DOCUMENT SEGMENT —

# Hard starting after run out of gas



## SNOWJOB1125 (Apr 4, 2015)

anyone have this issue? i have the ax306 engine...i may have overprimed it and flooded it after i ran out...i had to use electric start to get it going...its brand new so im not too concerned...i pull started it later in the day and it started second pull...just wondering if anyone has ever run one dry and had a problem restarting


----------



## bad69cat (Nov 30, 2015)

could be you over-primed it..... some are a tad more finicky on choke/prime at different temps


----------



## knu2xs (Jan 6, 2015)

bad69cat said:


> could be you over-primed it..... some are a tad more finicky on choke/prime at different temps


I agree...... 

On my AX306, if I prime it more than three times I'll probably have a hard start.

I've also found, for my specific engine, even when doing warm starts, 
that I need to go "1/2 throttle & 3/4 choke" in order to get one pull starts.

I've never ran out of gas, but it started on the first pull this year and I did 
use the fuel cut-off when putting it away for the season last spring.


----------



## SNOWJOB1125 (Apr 4, 2015)

good to know...i figured i overprimed it, but just wanted to make sure...this was its first "real" use....she got a little workout today...threw the wet heavy stuff a good distance...no bogging...dont even notice the auto turn really....im used to just muscling them around anyway, maybe thats why..


----------

PROBLEM —
Repeat word for word the part of the hard-starting thread that begins at "I agree......" and stops after "season last spring.".

[Dataset entries]
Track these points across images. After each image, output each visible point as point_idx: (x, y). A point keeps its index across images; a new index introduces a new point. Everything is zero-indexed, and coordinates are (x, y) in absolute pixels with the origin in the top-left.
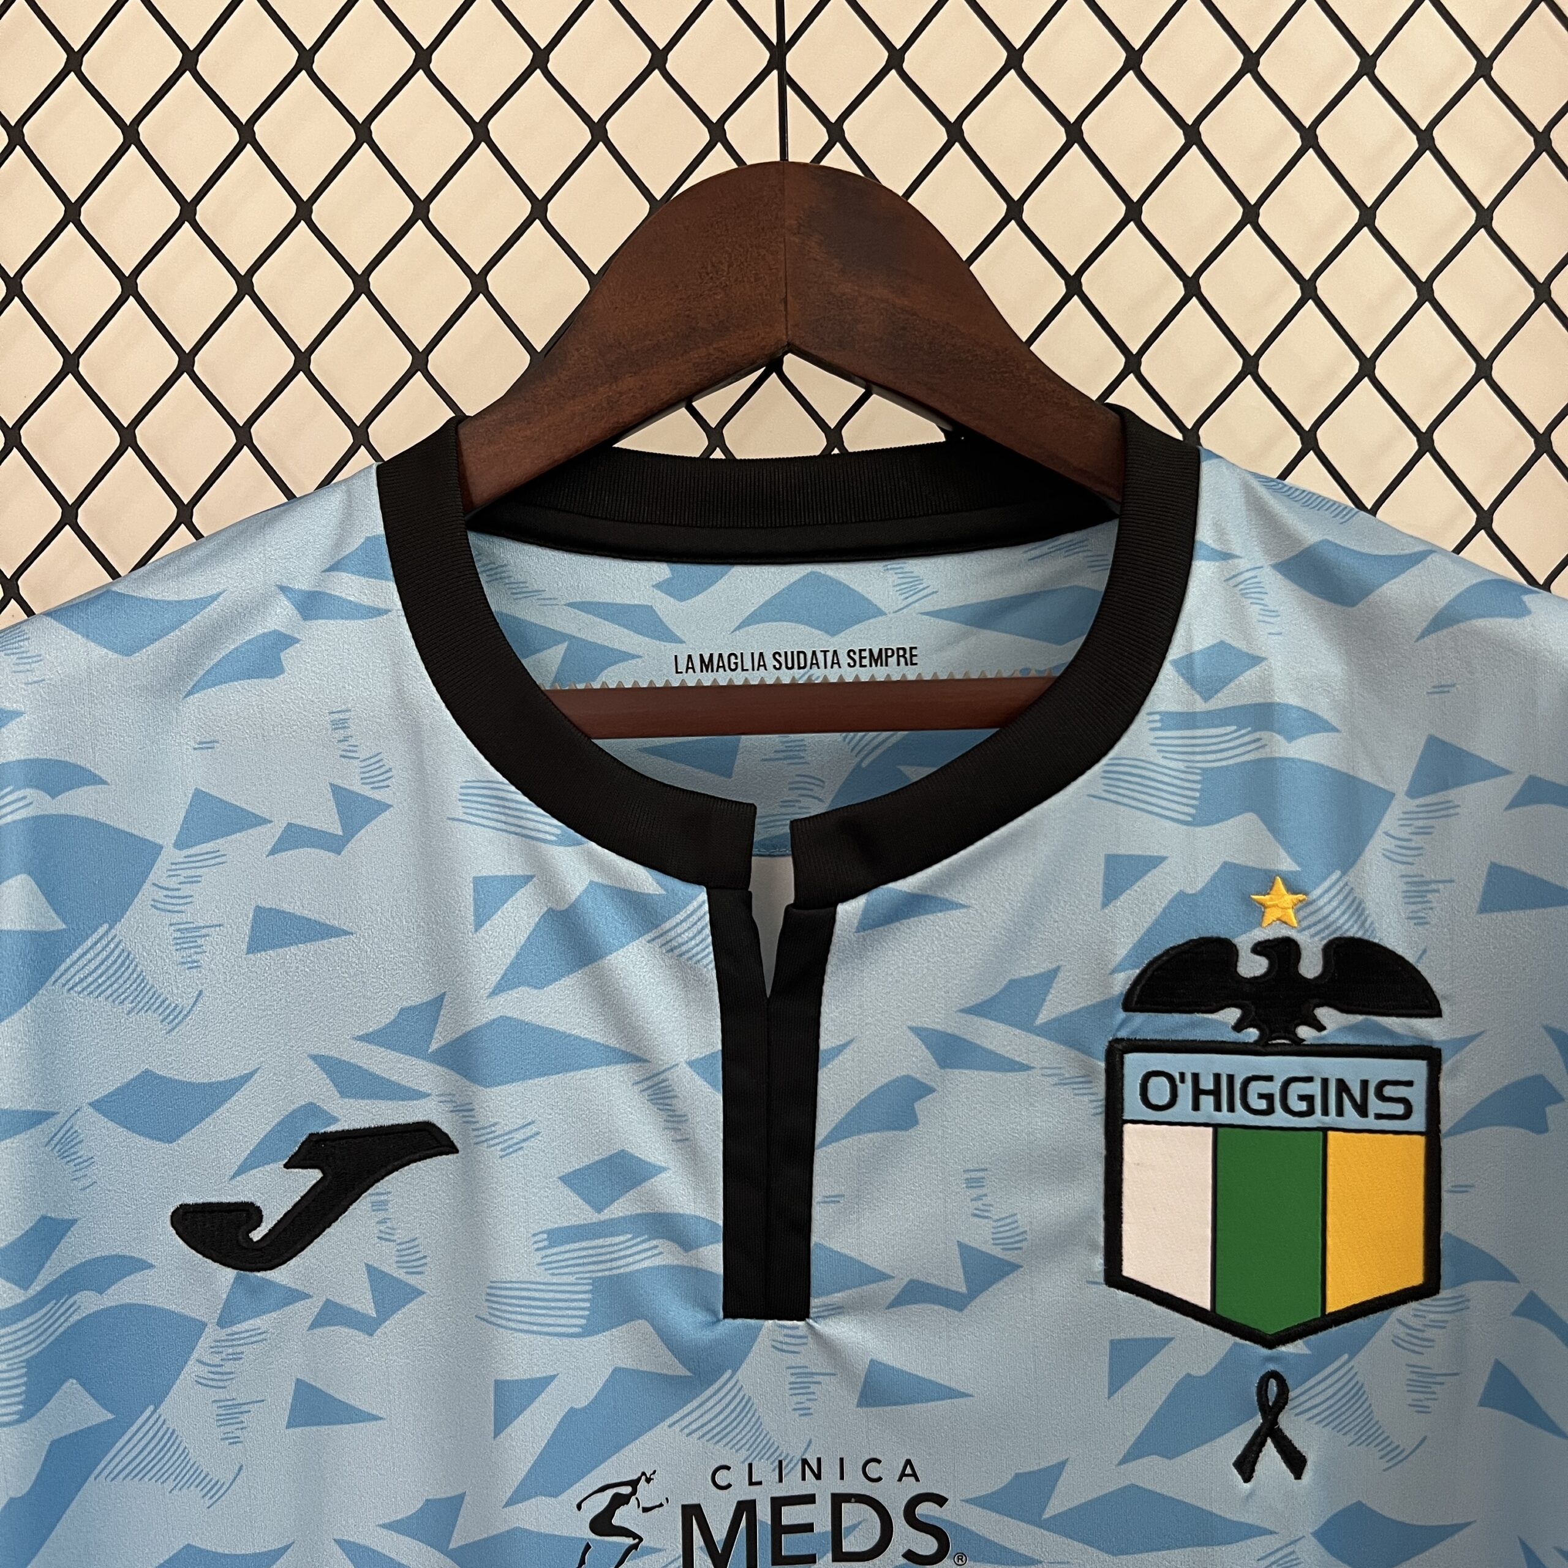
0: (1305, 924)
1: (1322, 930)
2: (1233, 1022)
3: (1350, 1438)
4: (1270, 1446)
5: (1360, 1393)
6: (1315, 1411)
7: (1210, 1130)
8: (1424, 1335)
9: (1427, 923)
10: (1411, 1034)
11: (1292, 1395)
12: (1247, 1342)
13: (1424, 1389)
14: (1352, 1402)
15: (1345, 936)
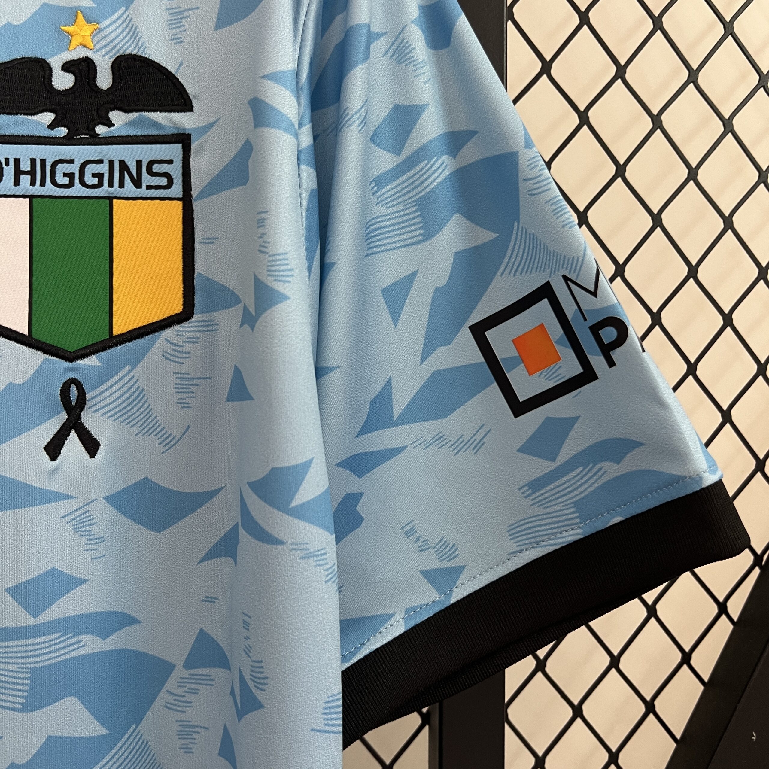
0: (98, 47)
1: (110, 51)
2: (48, 122)
3: (136, 430)
4: (73, 437)
5: (142, 395)
6: (107, 409)
7: (28, 200)
8: (184, 349)
9: (182, 42)
10: (171, 125)
11: (88, 396)
12: (55, 358)
13: (185, 390)
14: (135, 402)
15: (126, 53)
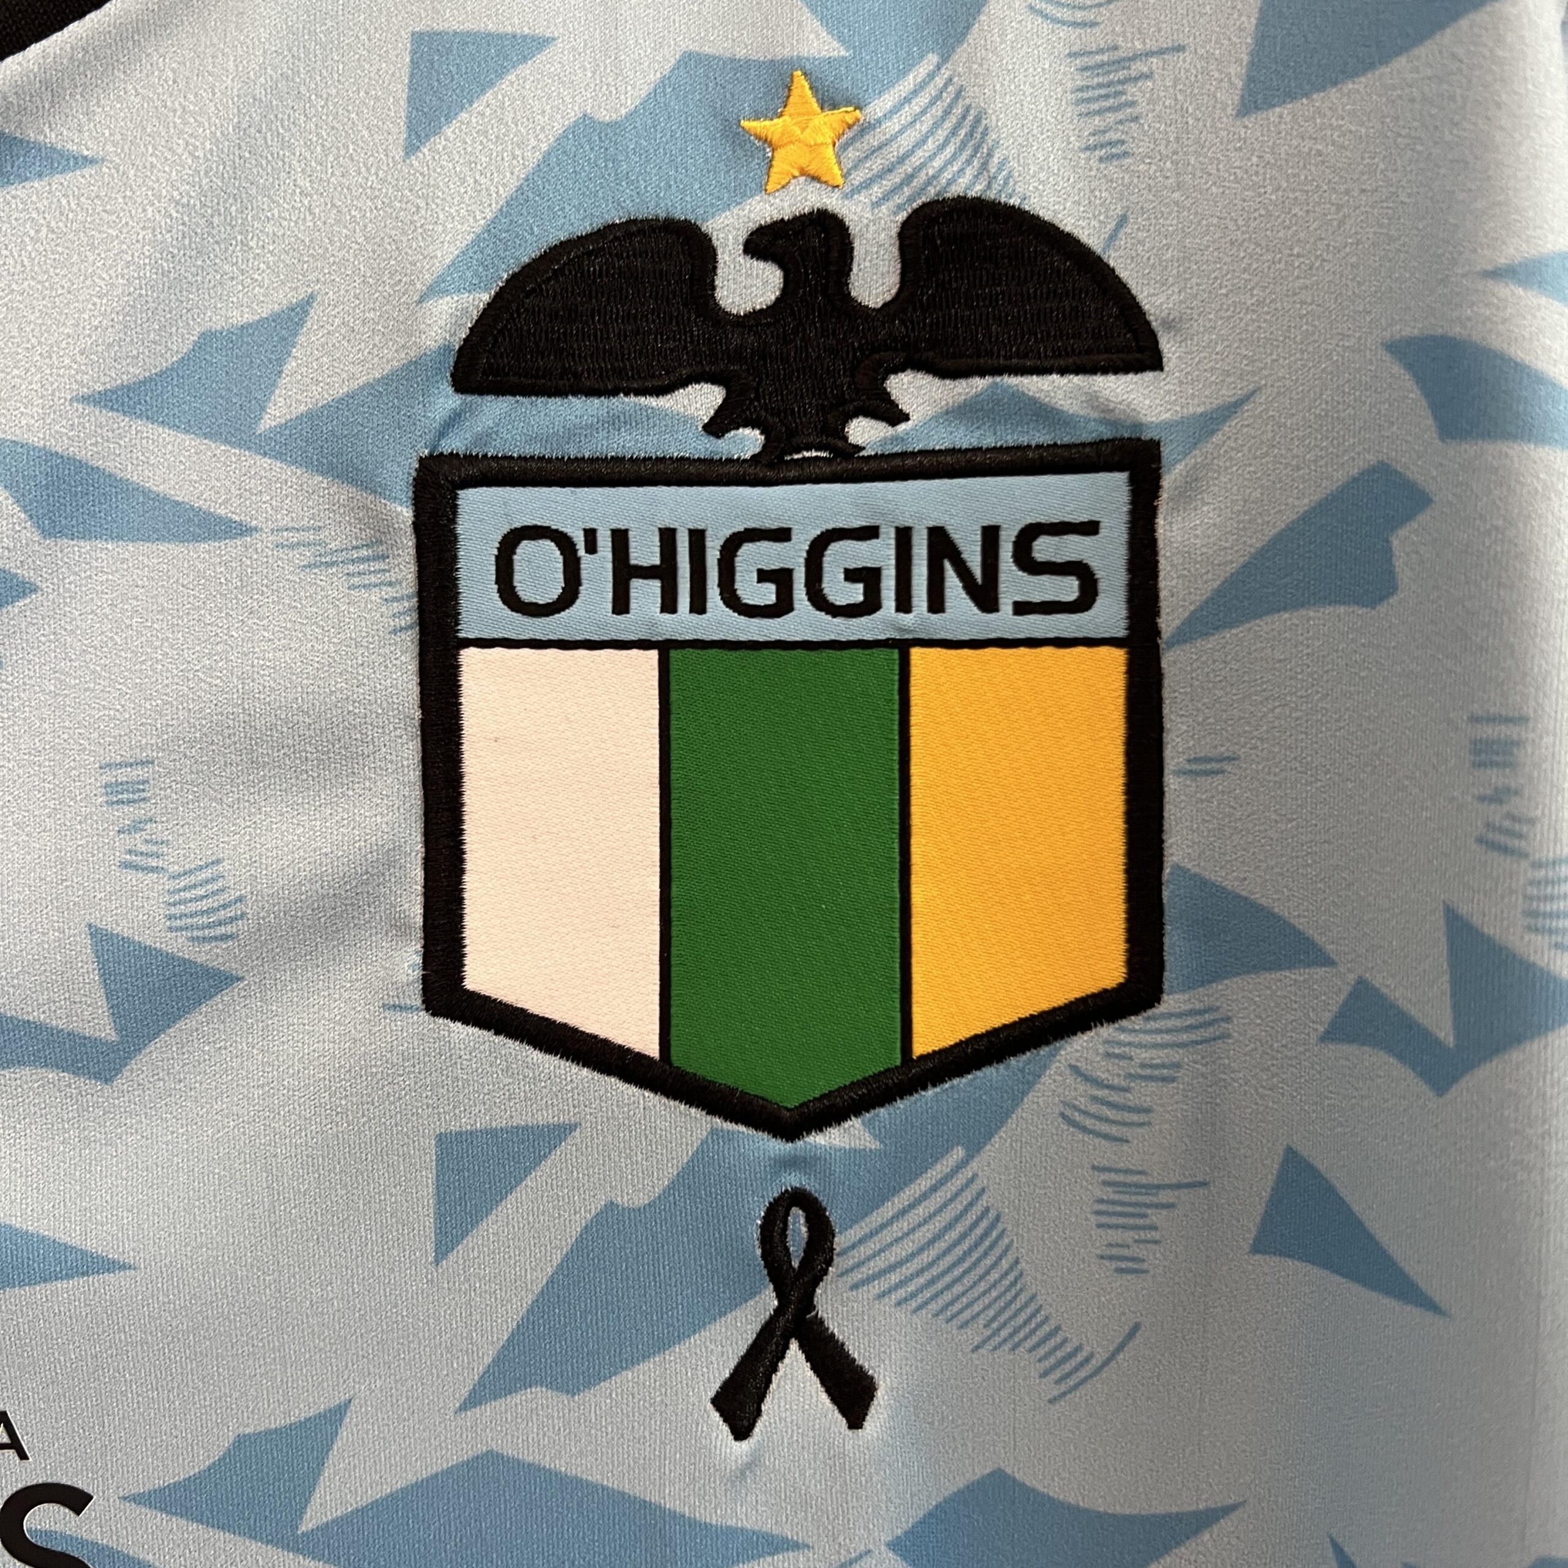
0: (858, 177)
1: (897, 189)
2: (705, 414)
3: (973, 1334)
4: (795, 1360)
5: (994, 1234)
6: (894, 1278)
7: (653, 655)
8: (1131, 1099)
9: (1125, 154)
10: (1094, 415)
11: (840, 1241)
12: (742, 1128)
13: (1131, 1221)
14: (975, 1255)
15: (948, 195)
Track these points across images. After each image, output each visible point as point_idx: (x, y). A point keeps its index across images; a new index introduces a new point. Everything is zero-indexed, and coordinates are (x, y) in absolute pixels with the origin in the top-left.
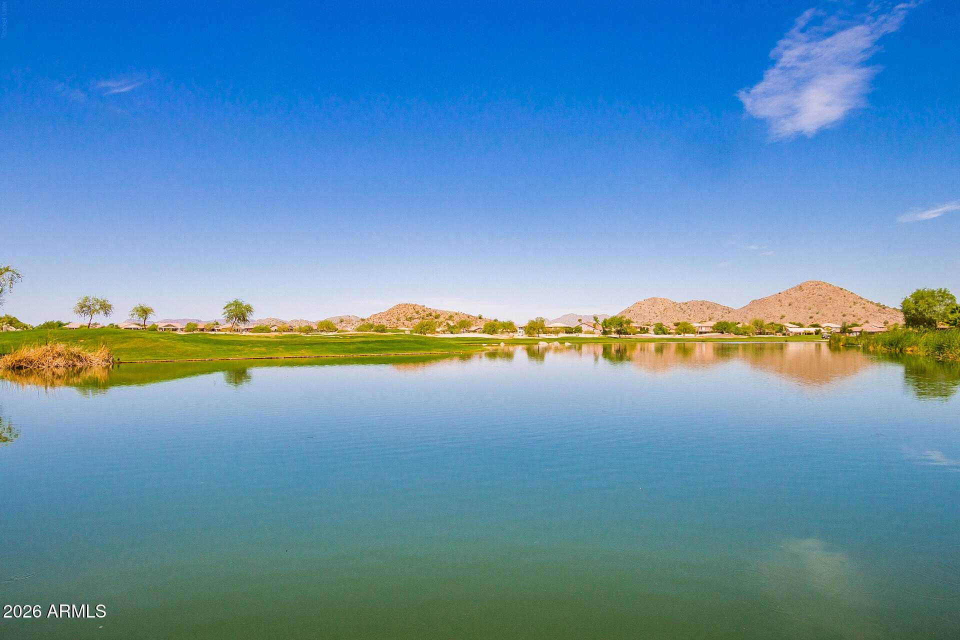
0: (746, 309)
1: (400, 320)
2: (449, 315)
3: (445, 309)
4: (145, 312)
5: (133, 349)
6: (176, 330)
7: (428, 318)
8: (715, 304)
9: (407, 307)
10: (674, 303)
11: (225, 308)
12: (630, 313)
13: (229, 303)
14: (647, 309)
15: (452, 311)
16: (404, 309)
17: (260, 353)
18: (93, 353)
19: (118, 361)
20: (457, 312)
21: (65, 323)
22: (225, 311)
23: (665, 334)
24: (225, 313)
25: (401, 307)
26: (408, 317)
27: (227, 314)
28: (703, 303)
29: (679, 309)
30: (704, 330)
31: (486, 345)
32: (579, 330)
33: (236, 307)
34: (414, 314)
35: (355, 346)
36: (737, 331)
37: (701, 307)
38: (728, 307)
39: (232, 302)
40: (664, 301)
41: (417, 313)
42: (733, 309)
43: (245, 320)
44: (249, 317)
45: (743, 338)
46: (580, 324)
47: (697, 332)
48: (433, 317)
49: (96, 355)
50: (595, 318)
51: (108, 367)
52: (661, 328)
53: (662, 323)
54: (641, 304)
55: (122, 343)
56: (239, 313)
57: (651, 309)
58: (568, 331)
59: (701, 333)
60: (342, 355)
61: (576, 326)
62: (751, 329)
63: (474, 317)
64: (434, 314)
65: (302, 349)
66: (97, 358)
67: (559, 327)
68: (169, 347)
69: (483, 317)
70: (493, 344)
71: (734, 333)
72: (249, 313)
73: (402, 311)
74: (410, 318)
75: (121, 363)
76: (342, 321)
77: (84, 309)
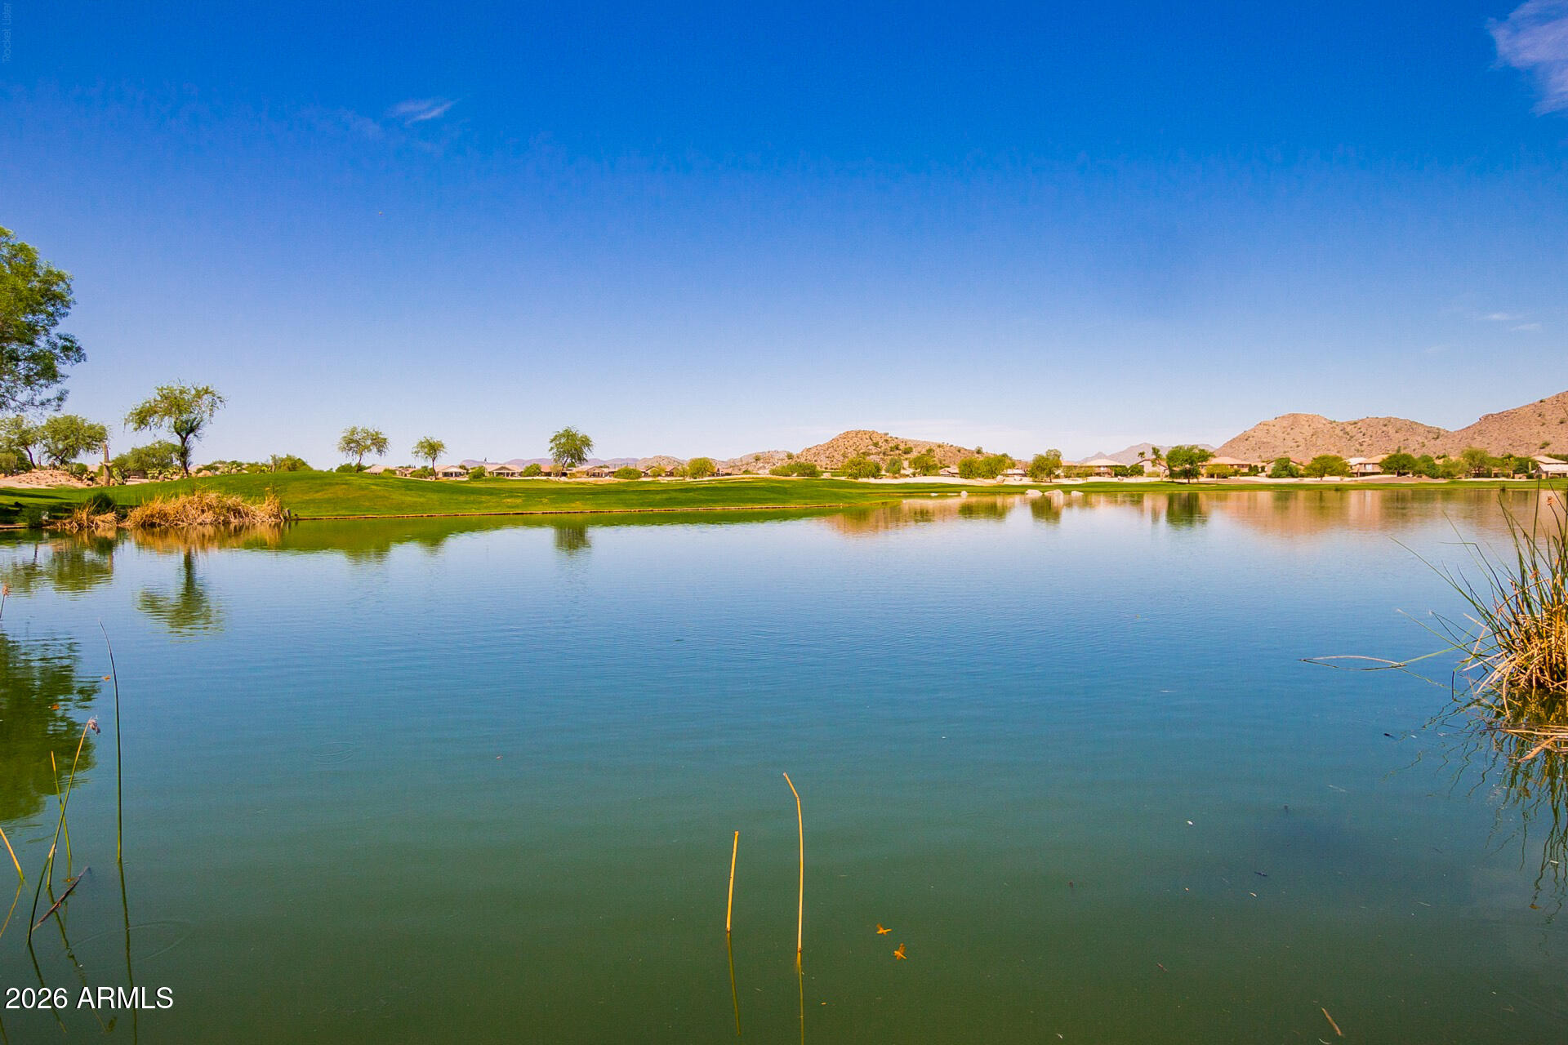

TASK ANSWER —
I agree...... 

On my AX306, if I prime it more than three times I'll probably have a hard start.

I've also found, for my specific engine, even when doing warm starts, 
that I need to go "1/2 throttle & 3/4 choke" in order to get one pull starts.

I've never ran out of gas, but it started on the first pull this year and I did 
use the fuel cut-off when putting it away for the season last spring.